Samedi après-midi, cinquante-et-une motos ont sillonné la campagne autour de Moissac pour les traditionnelles Rogations. Bénédictions, villages décorés, hommage au monde agricole et ferveur populaire, cette procession atypique a une nouvelle fois mêlé tradition religieuse et esprit motard.
Le grondement des moteurs a remplacé, le temps d’un après-midi, le calme habituel du parvis de l’abbatiale de Moissac. Samedi, cinquante-et-une motos se sont alignées devant l’église sous les regards mêlés des fidèles, des passionnés de deux-roues et des simples curieux venus assister à une procession devenue, au fil des années, une tradition à part entière.
Cinquante-et-une motos pour les Rogations 2026
À Moissac, les Rogations ne ressemblent plus vraiment aux anciennes processions rurales d’autrefois. Après les avions en 2022, les motos en 2023, les voitures anciennes en 2024 puis les vieux tracteurs l’an dernier, la paroisse avait choisi cette année de renouer avec les deux-roues aux côtés du club Doomstriker Moissac. Mais derrière l’originalité de la formule, l’intention reste inchangée : bénir les terres, les récoltes et ceux qui vivent du monde agricole.
Une procession à travers les villages et la campagne moissagaise
Peu avant 14 heures, après la bénédiction des motos par l’abbé Pierre Hoan devant une foule nombreuse rassemblée sur le parvis, le convoi s’est élancé à travers la campagne moissagaise. Deux motards de la gendarmerie ouvraient la route afin de sécuriser le parcours.
De Lizac à Boudou, en passant par Sainte-Livrade, Espis, Saint-Christophe ou Saint-Benoît, la procession a traversé quinze églises et villages. À chaque étape, des habitants attendaient devant les croix et les reposoirs préparés pour l’occasion, décorés de fleurs et de produits de la terre.

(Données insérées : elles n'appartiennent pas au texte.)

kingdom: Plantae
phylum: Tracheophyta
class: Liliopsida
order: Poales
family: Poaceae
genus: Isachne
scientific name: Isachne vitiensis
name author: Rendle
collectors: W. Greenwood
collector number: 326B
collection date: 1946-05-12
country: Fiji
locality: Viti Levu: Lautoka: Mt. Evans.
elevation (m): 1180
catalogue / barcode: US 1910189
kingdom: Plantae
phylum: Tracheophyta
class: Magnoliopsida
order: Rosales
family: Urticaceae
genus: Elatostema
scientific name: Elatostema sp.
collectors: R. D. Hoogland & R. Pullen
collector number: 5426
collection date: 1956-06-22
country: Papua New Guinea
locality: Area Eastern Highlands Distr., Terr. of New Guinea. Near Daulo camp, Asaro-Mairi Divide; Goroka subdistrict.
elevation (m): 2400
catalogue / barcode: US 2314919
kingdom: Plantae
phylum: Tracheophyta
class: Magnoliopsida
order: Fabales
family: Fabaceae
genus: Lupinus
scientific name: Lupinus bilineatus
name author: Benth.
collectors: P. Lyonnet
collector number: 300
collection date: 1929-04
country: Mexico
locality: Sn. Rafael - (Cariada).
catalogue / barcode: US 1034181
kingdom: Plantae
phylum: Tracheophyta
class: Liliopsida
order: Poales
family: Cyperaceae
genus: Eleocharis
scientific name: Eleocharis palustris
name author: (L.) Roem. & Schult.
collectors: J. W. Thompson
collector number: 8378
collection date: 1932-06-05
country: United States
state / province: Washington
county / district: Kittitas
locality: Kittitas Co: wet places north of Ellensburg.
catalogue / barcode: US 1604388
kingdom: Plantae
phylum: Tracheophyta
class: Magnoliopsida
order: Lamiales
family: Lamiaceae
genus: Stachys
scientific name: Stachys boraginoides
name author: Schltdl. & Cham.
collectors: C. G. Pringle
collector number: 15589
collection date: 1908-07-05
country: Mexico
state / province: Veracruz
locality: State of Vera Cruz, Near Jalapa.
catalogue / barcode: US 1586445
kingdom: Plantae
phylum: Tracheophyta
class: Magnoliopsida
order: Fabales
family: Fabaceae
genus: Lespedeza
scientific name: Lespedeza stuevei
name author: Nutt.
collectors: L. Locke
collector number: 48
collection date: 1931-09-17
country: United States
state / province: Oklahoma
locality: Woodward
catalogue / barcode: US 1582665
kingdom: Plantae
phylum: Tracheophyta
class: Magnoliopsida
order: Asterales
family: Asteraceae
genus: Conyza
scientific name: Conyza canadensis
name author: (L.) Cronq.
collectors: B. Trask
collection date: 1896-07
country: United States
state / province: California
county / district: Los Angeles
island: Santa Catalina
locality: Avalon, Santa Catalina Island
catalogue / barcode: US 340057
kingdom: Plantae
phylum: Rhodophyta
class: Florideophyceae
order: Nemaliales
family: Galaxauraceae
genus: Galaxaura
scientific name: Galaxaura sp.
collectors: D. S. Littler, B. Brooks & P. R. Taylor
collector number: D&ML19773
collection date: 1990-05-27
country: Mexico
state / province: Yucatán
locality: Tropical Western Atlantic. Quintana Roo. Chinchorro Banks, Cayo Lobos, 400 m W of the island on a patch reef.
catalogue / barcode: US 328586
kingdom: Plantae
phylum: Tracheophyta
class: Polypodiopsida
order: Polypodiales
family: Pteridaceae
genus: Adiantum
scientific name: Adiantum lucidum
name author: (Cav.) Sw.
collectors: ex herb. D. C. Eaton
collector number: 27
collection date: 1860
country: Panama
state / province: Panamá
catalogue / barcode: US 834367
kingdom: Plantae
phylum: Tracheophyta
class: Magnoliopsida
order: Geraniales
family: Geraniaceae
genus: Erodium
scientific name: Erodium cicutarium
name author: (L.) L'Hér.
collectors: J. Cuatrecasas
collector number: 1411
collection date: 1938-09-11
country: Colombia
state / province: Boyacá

Les Rogations, une tradition tournée vers le monde agricole
Les Rogations ont toujours eu cette vocation : aller vers les campagnes, relier les villages et rappeler l’importance de ceux qui travaillent la terre. Avec le père Hoan, la tradition ne reste pas figée. Elle s’adapte, change de forme, mais conserve le même fil conducteur.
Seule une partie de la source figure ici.